PHENOMENALITY: *marvelous*
MYTHICITY: *poor*
FRYEAN MYTHOS: *comedy*
CAMPBELLIAN FUNCTION: *psychological*
The only real significance of FLY ME is that it's among the first exploitation films directed by Filipino filmmaker Cirio H. Santiago that was apparently filmed in English and thus marketed in English-language markets. Though FLY attempted to play off earlier sex-flicks about swinging stewardesses, very little of the film concerns the three girls' duties-- or infractions-- on their planes.

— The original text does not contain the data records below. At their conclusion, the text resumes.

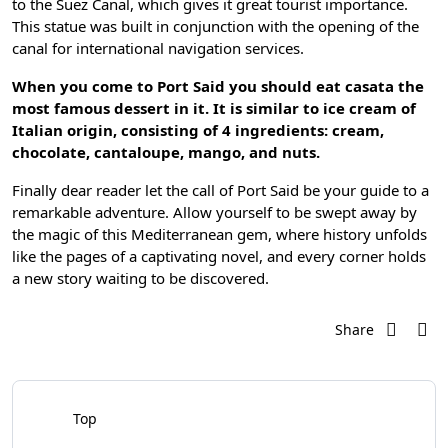
to the Suez Canal, which gives it great tourist importance.
This statue was built in conjunction with the opening of the
canal for international navigation services.
When you come to Port Said you should eat casata the
most famous dessert in it.
It is similar to ice cream of
Italian origin, consisting of 4 ingredients: cream,
chocolate, cantaloupe, mango, and nuts.
Finally dear reader let the call of Port Said be your guide to a
remarkable adventure. Allow yourself to be swept away by
the magic of this Mediterranean gem, where history unfolds
like the pages of a captivating novel, and every corner holds
a new story waiting to be discovered.
Share
Top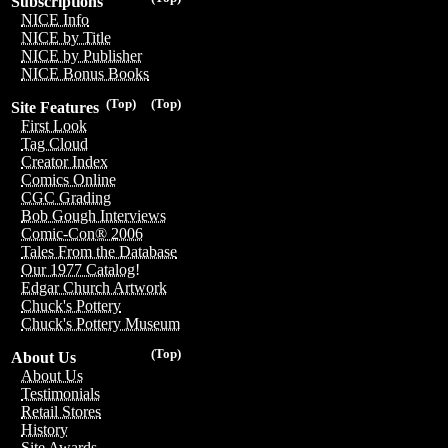
Subscriptions
NICE Info
NICE by Title
NICE by Publisher
NICE Bonus Books
(Top)
(Top)
Site Features
First Look
Tag Cloud
Creator Index
Comics Online
CGC Grading
Bob Gough Interviews
Comic-Con® 2006
Tales From the Database
Our 1977 Catalog!
Edgar Church Artwork
Chuck's Pottery
Chuck's Pottery Museum
(Top)
About Us
About Us
Testimonials
Retail Stores
History
Site Awards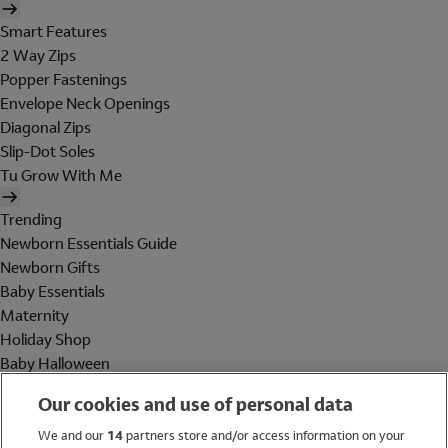
Smart Features
2 Way Zips
Popper Fastenings
Envelope Neck Openings
Diagonal Zips
Slip-Dot Soles
Tu Grow With Me
Trending
Newborn Essentials Guide
Newborn Gifts
Baby Essentials
Maternity
Holiday Shop
Baby Halloween
Shop All Brands
Our cookies and use of personal data
Holiday Shop
We and our
14
partners store and/or access information on your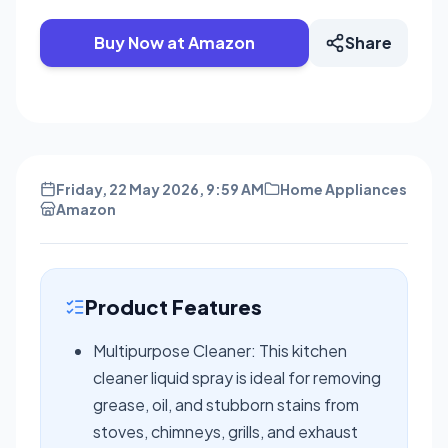
Buy Now at Amazon
Share
Friday, 22 May 2026, 9:59 AM
Home Appliances
Amazon
Product Features
Multipurpose Cleaner: This kitchen
cleaner liquid spray is ideal for removing
grease, oil, and stubborn stains from
stoves, chimneys, grills, and exhaust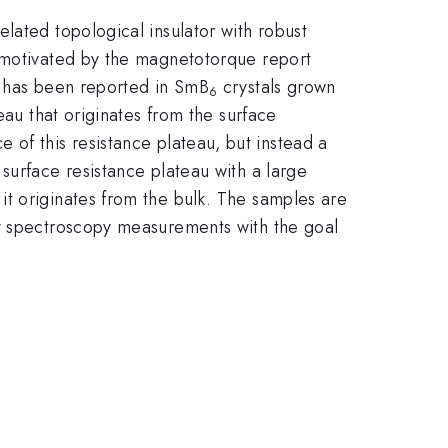
elated topological insulator with robust
motivated by the magnetotorque report
e has been reported in SmB
crystals grown
6
eau that originates from the surface
of this resistance plateau, but instead a
surface resistance plateau with a large
t originates from the bulk. The samples are
ay spectroscopy measurements with the goal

Since I spotlighted the names of the actresses playing the three girls above, I'm not going to bother typing the character-names as I lay out each of their plot-threads. The one that gets the most attention is Pat Anderson's, in which she tries to get it on with a handsome doctor but keeps getting ****-blocked by her conservative nother. Then there's a plot about Lillah Torena getting herself and her friends involved with a white slavery ring. Lastly, the only plot that has much potential is the one that doesn't track at all: that Lenore Kasdorf has some evil kung-fu people after her, for no reason ever brought forth. Kasdorf, though not the world's worst fake-fighter, has to amateurishly fend off three separate kung-fu killers, as well as getting wounded by a dart from a fourth enemy. Oh, and the enemy is apparently posing as a blind guy with a cane, and he shoots the dart from his cane-- which is the only thing that makes FLY a metaphenomenal film.

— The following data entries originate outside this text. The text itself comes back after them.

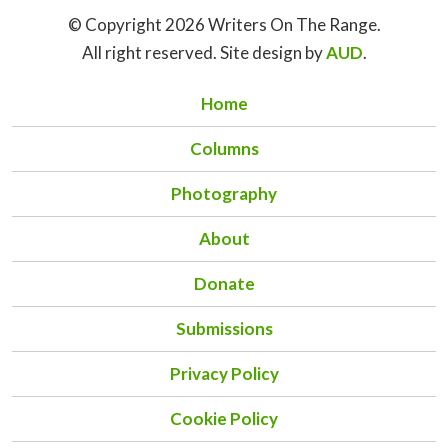
© Copyright 2026 Writers On The Range.
All right reserved. Site design by
AUD
.
Home
Columns
Photography
About
Donate
Submissions
Privacy Policy
Cookie Policy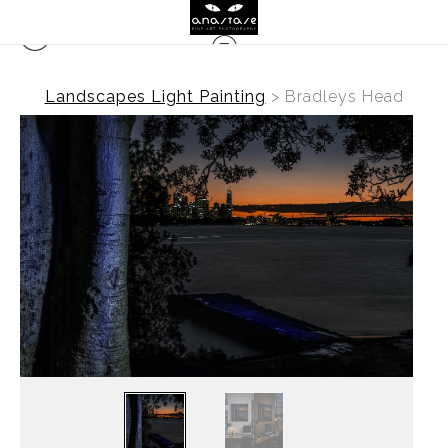
Landscapes Light Painting
>
Bradleys Head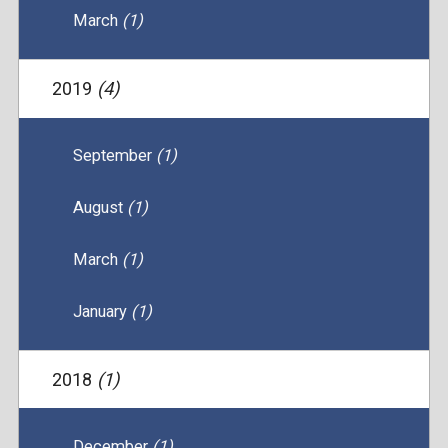
March
(1)
2019
(4)
September
(1)
August
(1)
March
(1)
January
(1)
2018
(1)
December
(1)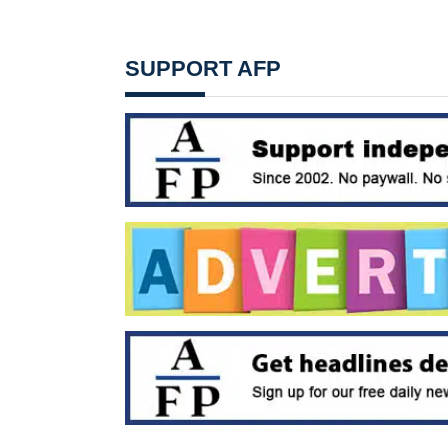
SUPPORT AFP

Though FLY does end with a big fight between the white slavers and some good law agents (I think), the three stews don't participate in that fight, not even the semi-skilled Kasdorf. Therefore this one can stay off my list of combative films within any phenomenality. Oh, and one other minor significance is that FLY ME would also be the first English-language flick with a kung-fu femme by the director of such later works as SILK 2, THE SISTERHOOD, and TNT JACKSON and its two remakes.